_Problems to work on_:
A: Please copy the paddling discussion from "Reentries don't always" to "Brian on this...", changing "Reentries" to "Wet exits".
B: For each statement, say whether the paddling discussion supports it (yes or no), and quote the words that decide it.
(i) A summer thunderstorm is given as an example of conditions changing suddenly.
(ii) Reentries always work.
(iii) Everyone needs to roll.
C: Answer these questions from the paddling discussion:
(i) Who pointed out that conditions can change suddenly?
(ii) Where will sound judgment keep you on days when a more skilled person could safely go on the water?
(iii) When does the paddling discussion say you need any skill?

_Source document_:
== == ==

Ed Edelenbos writes:

Mary Malmros wrote:


It all comes down to the question of judgment. If your judgment is
sound, you ought to be safe, whatever your skill level is -- if only
because your judgment will keep you sitting on shore on days when a
more skilled person could safely go on the water. But no one's
judgment is 100% perfect, all the time. As Brian pointed out,
conditions can change suddenly. His example of the summer
thunderstorm is an excellent one. What's the answer: to refrain
from ever boating on hot summer days? To never venture more than a
hundred feet from shore, so that you won't "have to roll"?
Reentries don't always work either. They're a tool, just like a
roll, and the more tools you have, the better the chance that at
least one of 'em will work.


I'll still disagree with you and Brian on this...

A prudent boater will be aware of their surroundings, limitations and
abilities and act accordingly. I will never need to roll.
Period.


I'm not sure where your disagreement is coming from. I never said
or suggested that everyone needs to roll. The only time that you
need ANY skill is if that skill is the only thing that can save you
from the sort of trouble you really can't afford. There are some
kinds of paddling where you need to roll. There are others where
you don't need to roll, strictly speaking, but where a roll has a
better chance of saving you than other recovery methods. If you
stay away from those kinds of situations, you have no need to
roll.

== == ==

_Information_:
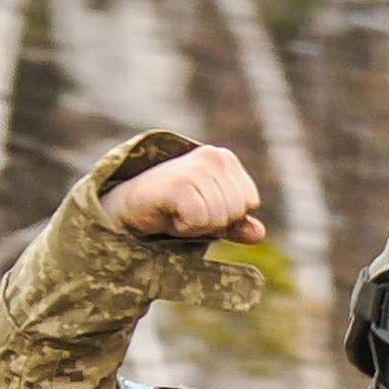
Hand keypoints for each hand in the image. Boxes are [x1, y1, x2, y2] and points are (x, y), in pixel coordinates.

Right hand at [103, 143, 267, 242]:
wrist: (128, 206)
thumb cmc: (170, 208)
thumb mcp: (209, 216)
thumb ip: (236, 223)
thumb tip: (259, 233)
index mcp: (225, 159)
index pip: (250, 202)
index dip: (227, 216)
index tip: (200, 206)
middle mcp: (214, 156)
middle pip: (236, 211)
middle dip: (212, 222)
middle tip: (185, 210)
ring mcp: (196, 167)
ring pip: (219, 217)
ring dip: (196, 225)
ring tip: (176, 211)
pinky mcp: (179, 182)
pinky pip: (200, 220)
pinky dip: (184, 227)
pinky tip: (169, 213)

== == ==

_Task-by-task outputs_:
A:
Wet exits don't always work either. They're a tool, just like a
roll, and the more tools you have, the better the chance that at
least one of 'em will work.


I'll still disagree with you and Brian on this...

B:
(i) Yes: "conditions can change suddenly. His example of the summer thunderstorm is an excellent one."
(ii) No: "Reentries don't always work either."
(iii) No: "I never said or suggested that everyone needs to roll."

C:
(i) Brian.
(ii) Sitting on shore.
(iii) Only if that skill is the only thing that can save you from the sort of trouble you really can't afford.